Bookmark/Search this post with
Abstract (Original Language):
Bu çalışma, Türkiye ortamında yetişkinler tarafından konuşulan Arapçadan Türkçeye geçişi ve ikinci dil ediniminin sosyal yönünü incelemeyi hedeflemekte ve ikinci dil ediniminin daha geç bir yaşta oluşabileceğini göstermeyi amaçlamaktadır. Çocukların bir dili daha kolay ve mükemmel şekilde öğrenebileceği genel savı, yetişkinlerin de ikinci bir dili çocuklarınkine benzer yeterlikte öğrenebileceği fikriyle eleştirilmiştir. Çalışmanın yöntemi budunbetimsel ve açımlayıcıdır. Katılımcılar Türkiye’de yerleşimi11.yüzyıla kadar dayanan Suriye kökenli Türk vatandaşlardır ve bu Suriyeli kökenli Türkiye vatandaşlarının bazıları 19. Yüzyılın sonunda Suriye’den Türkiye’ye göç etmiştir. Türkçeyi daha geç bir dönemde öğrenen katılımcılar Türkiye’nin güneyinde bulunan Adana şehrinde yaşamakta olup 1930-40 yılları arasında doğmuşlardır. Katılımcıların gündelik dili bir ses kayıt cihazına kaydedilmiştir.
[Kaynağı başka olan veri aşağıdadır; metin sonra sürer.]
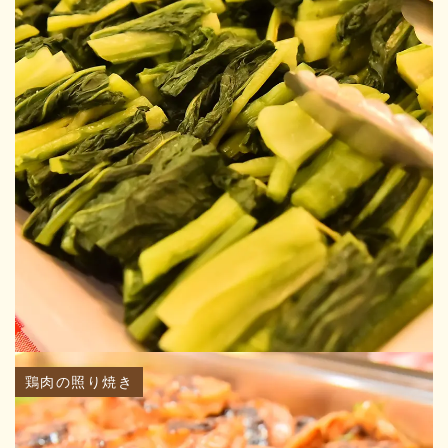
鶏肉の照り焼き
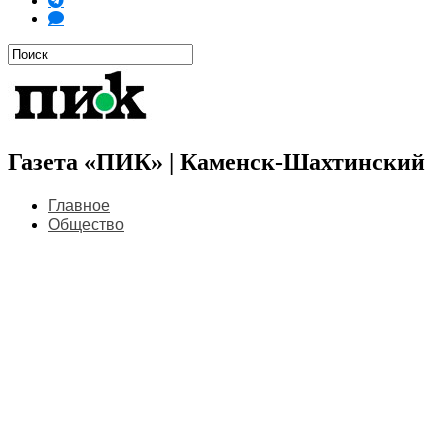
Газета «ПИК» | Каменск-Шахтинский
Главное
Общество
Katılımcılar hem Arapça hem de Türkçe konuşmaktaydılar ve Türkçeyi çocuklarından ya da torunlarından öğrenmişlerdi. Bu bulgu, dilin saf bir şekilde biyolojik olamayacağını fakat öncelikle doğası gereği sosyal nitelikte olabileceğini göstermektedir. Katılımcıların Türkçede bazı çekim eklerini kullanmama eğiliminde olmasına rağmen, iletişimi sağlarken oldukça akıcı oldukları görülmüştür. Bu durum çekim eklerinin ikinci dil ediniminde ikincil önemde olduğunu ima etmektedir. Katılımcılar, Türkçeyi üretici ve yeterli düzeyde konuşabilmekteydiler. Bu sonuçlar, sosyal ortamlar yetişkinin ihtiyaçlarına yönelik uygun olduğunda, ikinci dil ediniminin geç bir yaşta bile başarabileceğini göstermektedir.